Syrie: les buts et les moyens

Les principales puissances occidentales semblent donc décidées à passer outre l’autorisation de Moscou pour se lancer dans une opération punitive en Syrie. D’après la plupart des chancelleries, il serait maintenant acquis et prouvé que le régime du tyran Assad a bien procédé à une attaque chimique contre sa population. C’était la ligne rouge fixée par Obama, elle a été franchie, l’Amérique ressort ses missiles Tomahawk et va faire tomber la foudre, peut-être dès demain, sur la Syrie d’Assad. On nous promet une guerre éclair, quelques jours à peine. Et l’on doit reconnaître que les Américains ont en la matière une véritable expérience, avec des succès divers.

La première question posée par une telle intervention est celle de sa légitimité. Est-il légitime de mener une attaque contre la Syrie sans l’aval du Conseil de Sécurité? Oui, répondent les autorités américaines, anglaises ou françaises, parce que Assad a violé la légalité internationale en utilisant des armes de destruction massive contre des femmes et des enfants de son propre peuple. Et les trois d’invoquer le précédent du Kosovo, où l’Otan intervint contre l’avis de Moscou pour empêcher un génocide. L’intervention serait donc illégale, en l’absence d’accord du Conseil de Sécurité, mais légitime en raison du danger que fait planer Assad sur son peuple. Soit. On peut suivre les chancelleries sur ce point et admettre que l’opération qui s’annonce est légitime. Il est effectivement des principes supérieurs au droit, et l’interdiction de massacrer des enfants en fait partie.

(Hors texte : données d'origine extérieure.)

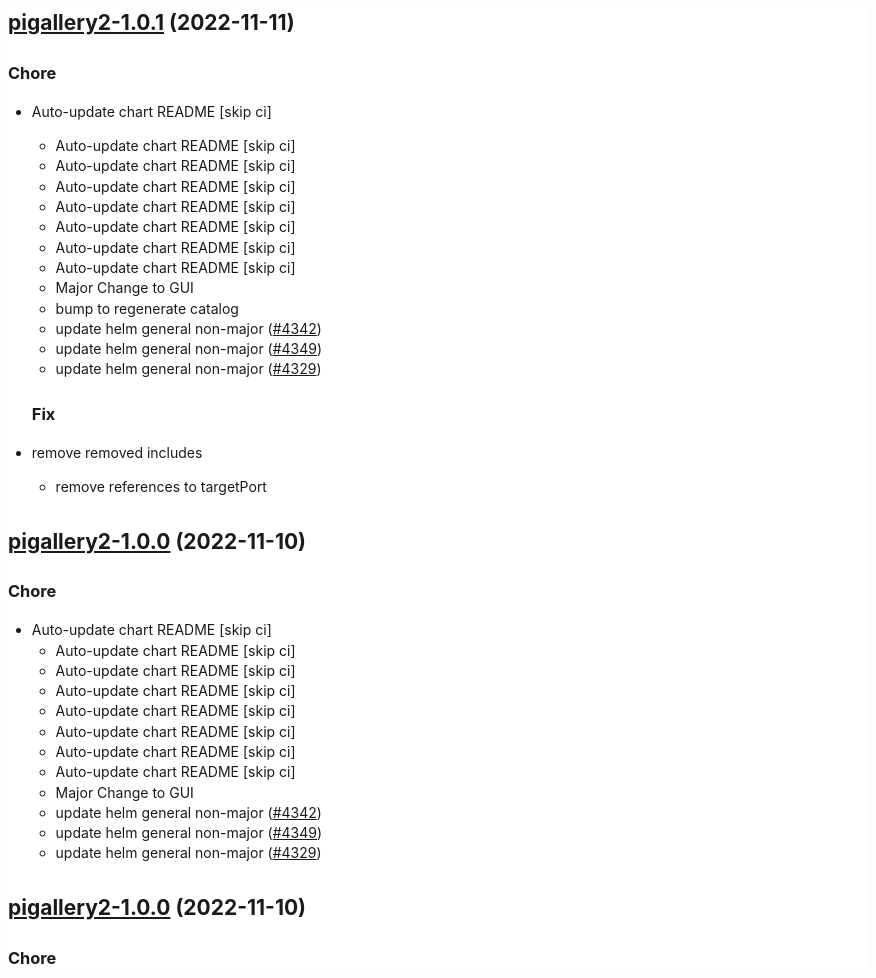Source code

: ## [pigallery2-1.0.1](https://github.com/truecharts/charts/compare/pigallery2-0.0.34...pigallery2-1.0.1) (2022-11-11)

### Chore

- Auto-update chart README [skip ci]
  - Auto-update chart README [skip ci]
  - Auto-update chart README [skip ci]
  - Auto-update chart README [skip ci]
  - Auto-update chart README [skip ci]
  - Auto-update chart README [skip ci]
  - Auto-update chart README [skip ci]
  - Auto-update chart README [skip ci]
  - Major Change to GUI
  - bump to regenerate catalog
  - update helm general non-major ([#4342](https://github.com/truecharts/charts/issues/4342))
  - update helm general non-major ([#4349](https://github.com/truecharts/charts/issues/4349))
  - update helm general non-major ([#4329](https://github.com/truecharts/charts/issues/4329))
  
  ### Fix

- remove removed includes
  - remove references to targetPort
  
  


## [pigallery2-1.0.0](https://github.com/truecharts/charts/compare/pigallery2-0.0.34...pigallery2-1.0.0) (2022-11-10)

### Chore

- Auto-update chart README [skip ci]
  - Auto-update chart README [skip ci]
  - Auto-update chart README [skip ci]
  - Auto-update chart README [skip ci]
  - Auto-update chart README [skip ci]
  - Auto-update chart README [skip ci]
  - Auto-update chart README [skip ci]
  - Auto-update chart README [skip ci]
  - Major Change to GUI
  - update helm general non-major ([#4342](https://github.com/truecharts/charts/issues/4342))
  - update helm general non-major ([#4349](https://github.com/truecharts/charts/issues/4349))
  - update helm general non-major ([#4329](https://github.com/truecharts/charts/issues/4329))
  
  


## [pigallery2-1.0.0](https://github.com/truecharts/charts/compare/pigallery2-0.0.34...pigallery2-1.0.0) (2022-11-10)

### Chore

Mais si cette opération est légitime, il s’agit bien d’un acte de guerre. Et dans toute guerre, la question principale, au delà des souffrances qu’elle implique inévitablement pour les populations civiles qui n’ont rien demandé, est celle des objectifs. C’est à l’aune de ses buts que l’on doit juger de son opportunité. C’est aussi la réalisation ou non des objectifs de cette guerre qui en déterminera la fin, et l’éventuel succès ou échec. Mais sur ce terrain, la position des alliés est beaucoup moins nette. S’agit-il simplement de “punir” Bachar Al-Assad? Dans ce cas on se demande si la question de la légitimité ne se repose pas. Qui peut s’ériger en vengeur international, au nom de l’humanité ? Ni l’Amérique, ni aucun de ses alliés, assurément. On préfèrerait de loin qu’il s’agisse, de façon beaucoup plus claire, d’empêcher le tyran de Damas de recourir à nouveau aux armes chimiques. Mais là, le but de guerre paraît hors d’atteinte des Tomahawks de la Maison Blanche. Au contraire, on peut craindre que Assad ne soit poussé à utiliser très vite à nouveau ses armements non-conventionnels pour prouver à ses ennemis qu’ils ne l’impressionnent pas. Aussi performants que soient les services de renseignements américains, la destruction à distance de tous les sites potentiels de stockage d’armes chimiques en Syrie semble illusoire.

A moins que l’objectif ne soit la chute de Bachar Al-Assad. Là encore, les missiles d’Obama ne permettront pas d’y parvenir. A défaut d’envoyer une force internationale le déloger de son palais, ce que personne ne souhaite, armer les rebelles de façon conséquente serait sans doute beaucoup plus efficace. Mais aussi aventureux. Dans le chaos qui règne actuellement en Syrie, il serait impossible de contrôler que les armements en question ne tombent pas aux mains des terroristes du Front Al-Nosra qui sont en guerre contre Assad mais son liés à Al Qaeda, et retourneraient sans vergogne les armes en question contre les intérêts occidentaux si l’occasion leur en était fournie. Ajoutons qu’obtenir la chute du dictateur ne constituerait pas en soi une issue acceptable et un objectif suffisant, comme le démontre le chaos qui règne actuellement en Irak. Aider le peuple syrien à retrouver la paix nécessitera une action de longue haleine, qui ne sera possible que si l’ensemble de la communauté internationale, Russie incluse, agit de façon concertée. C’est donc d’abord sur Poutine que les occidentaux devraient exercer leurs pressions. Avec le risque d’un retour à une forme de guerre froide, dont le combat entre sunnites et chiites qui gagne du terrain de la Syrie au Liban, en passant par l’Irak ou Bahrein, serait la toile de fond. Face à la complexité et aux multiples implications du conflit Syrien, les missiles apparaissent donc d’abord comme une façon de prouver que l’occident ne reste pas inerte face à la barbarie à l’œuvre en Syrie… Un but de guerre bien modeste, pour une opération dont la durée autant que les conséquences restent imprévisibles.